Moderna, whose only product is a COVID-19 vaccine, has a 70 percent profit margin. “It has been immensely successful in turning $10 billion government funding in the US … into around $12 billion vaccine profits to date.”
The company has created four vaccine billionaires with a combined personal wealth of $10 billion, while just 1 percent of its vaccines have gone to poorer countries. At the same time, it has refused to cooperate with efforts to establish local manufacturing in low- and middle-income countries.
The story is the same at Pfizer. The profit margin on its vaccine is 43 percent and last year it paid out $8.7 billion in dividends. In order to protect its profit flow, Pfizer has joined with other pharmaceutical companies to prevent the waiver of intellectual property rights that would see vaccine prices fall sharply. Millions of dollars have been spent on lobbying operations to try to prevent this happening.
In its overall analysis of the inflationary crisis and the explosion of billionaire wealth, the report noted that billionaires have increased their wealth as much in 24 months as they did in the previous 23 years, with those in the food and energy sectors increasing their fortunes by a billion dollars every two days.
A new billionaire “has been minted on average every 30 hours during the pandemic,” while in the same amount of time one million people are being pushed into extreme poverty.
It noted that the increase in billionaire wealth has resulted from the injection of trillions of dollars into the financial system. On top of this, there has been a “profit bonanza” and the strengthening of monopoly control over the economy with estimates that in the US “expanding corporate profits are responsible for 60 percent of increases in inflation.”
The report continued Oxfam’s advocacy for a series of wealth taxes, noting that a progressive wealth tax starting at 2 percent for those with wealth above $5 million and rising to 5 percent for wealth above $1 billion could generate $2.52 trillion worldwide, enough to lift 2.3 billion people out of poverty and provide health care for 3.6 billion people in lower income countries.

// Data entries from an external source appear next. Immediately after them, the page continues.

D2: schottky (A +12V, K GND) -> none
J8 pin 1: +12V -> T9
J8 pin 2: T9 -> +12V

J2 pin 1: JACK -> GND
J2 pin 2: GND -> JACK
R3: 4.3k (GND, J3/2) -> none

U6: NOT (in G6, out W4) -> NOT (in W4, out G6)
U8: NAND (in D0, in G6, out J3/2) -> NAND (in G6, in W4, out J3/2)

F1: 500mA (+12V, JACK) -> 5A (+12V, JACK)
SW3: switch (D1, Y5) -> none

Such calculations are valuable inasmuch as they demonstrate there are more than sufficient resources available to reconstruct the global economy on the basis of social equality. But the political perspective being presented, namely that reasonable measures can be advanced to convince the ruling elites to change course, is bankrupt.

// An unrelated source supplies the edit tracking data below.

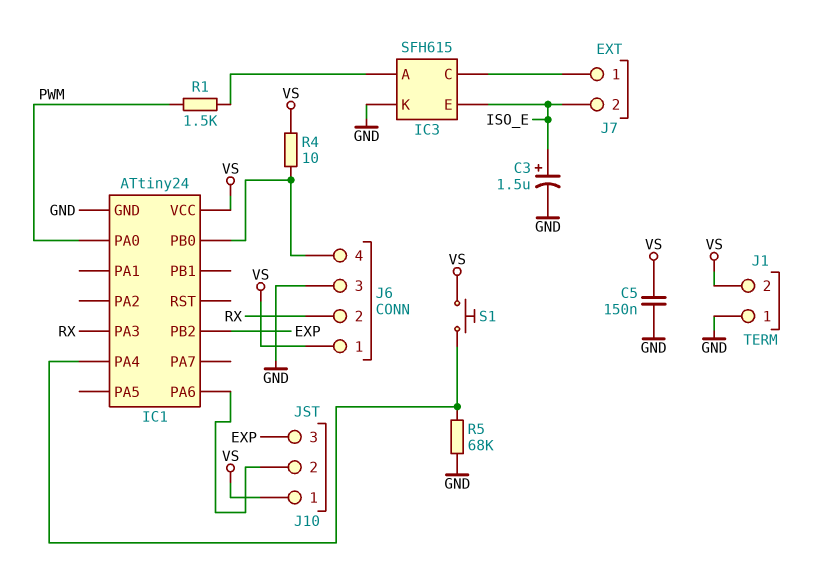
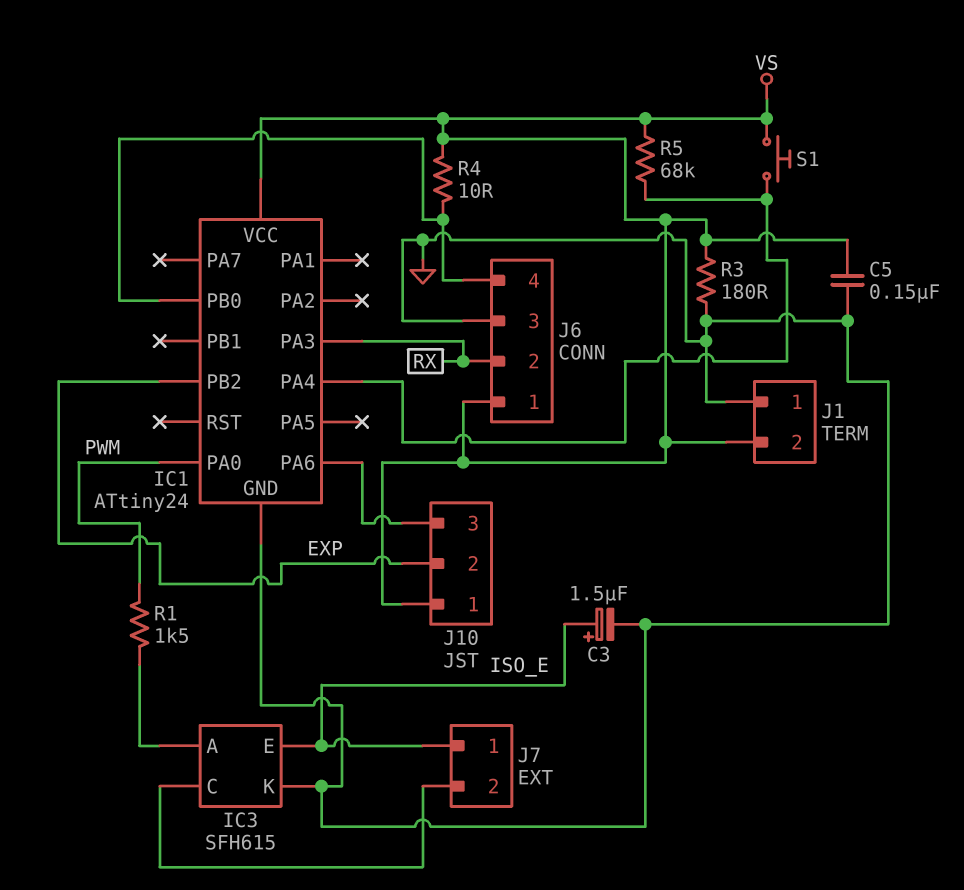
J7 pin 1: IC3/C -> ISO_E
J7 pin 2: ISO_E -> IC3/C
J10 pin 2: IC1/PA6 -> EXP
J10 pin 3: EXP -> IC1/PA6
R3: none -> 180 (GND, VS)
R5: 68k (GND, IC1/PA4) -> 68k (IC1/PA4, VS)

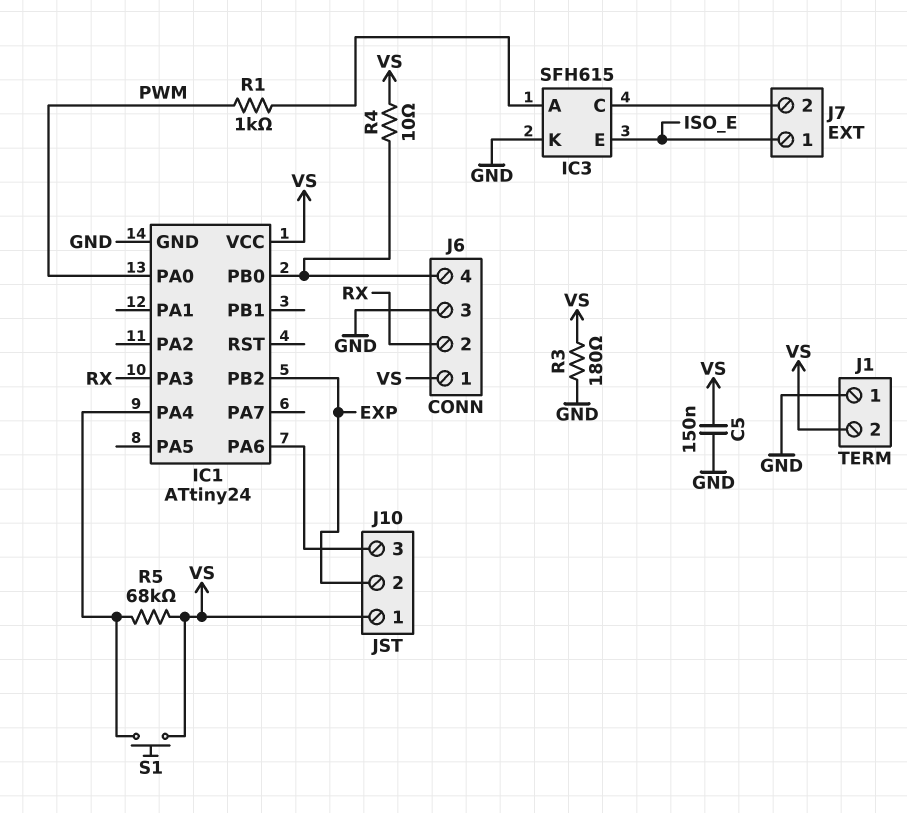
C3: 1.5uF (plus ISO_E, minus GND) -> none
R1: 1.5k (IC3/A, PWM) -> 1k (IC3/A, PWM)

In fact, it is refuted by some of the concluding comments in the report: “Oxfam is above all underlining that the rapid rise in billionaire wealth today and the cost-of-living crisis faced by billions of people are one and the same phenomenon. This is not something that is just happening on their watch but that has been deliberately crafted with their support.”
This makes clear the pursuit of a reformist perspective aimed at trying to convince capitalist governments, the servants of this oligarchy, to somehow change course is futile. The only viable and realistic policy is the political struggle by the working class in every country for the program of international socialism, so that the wealth produced by the labour of billions can be utilised for their social advancement.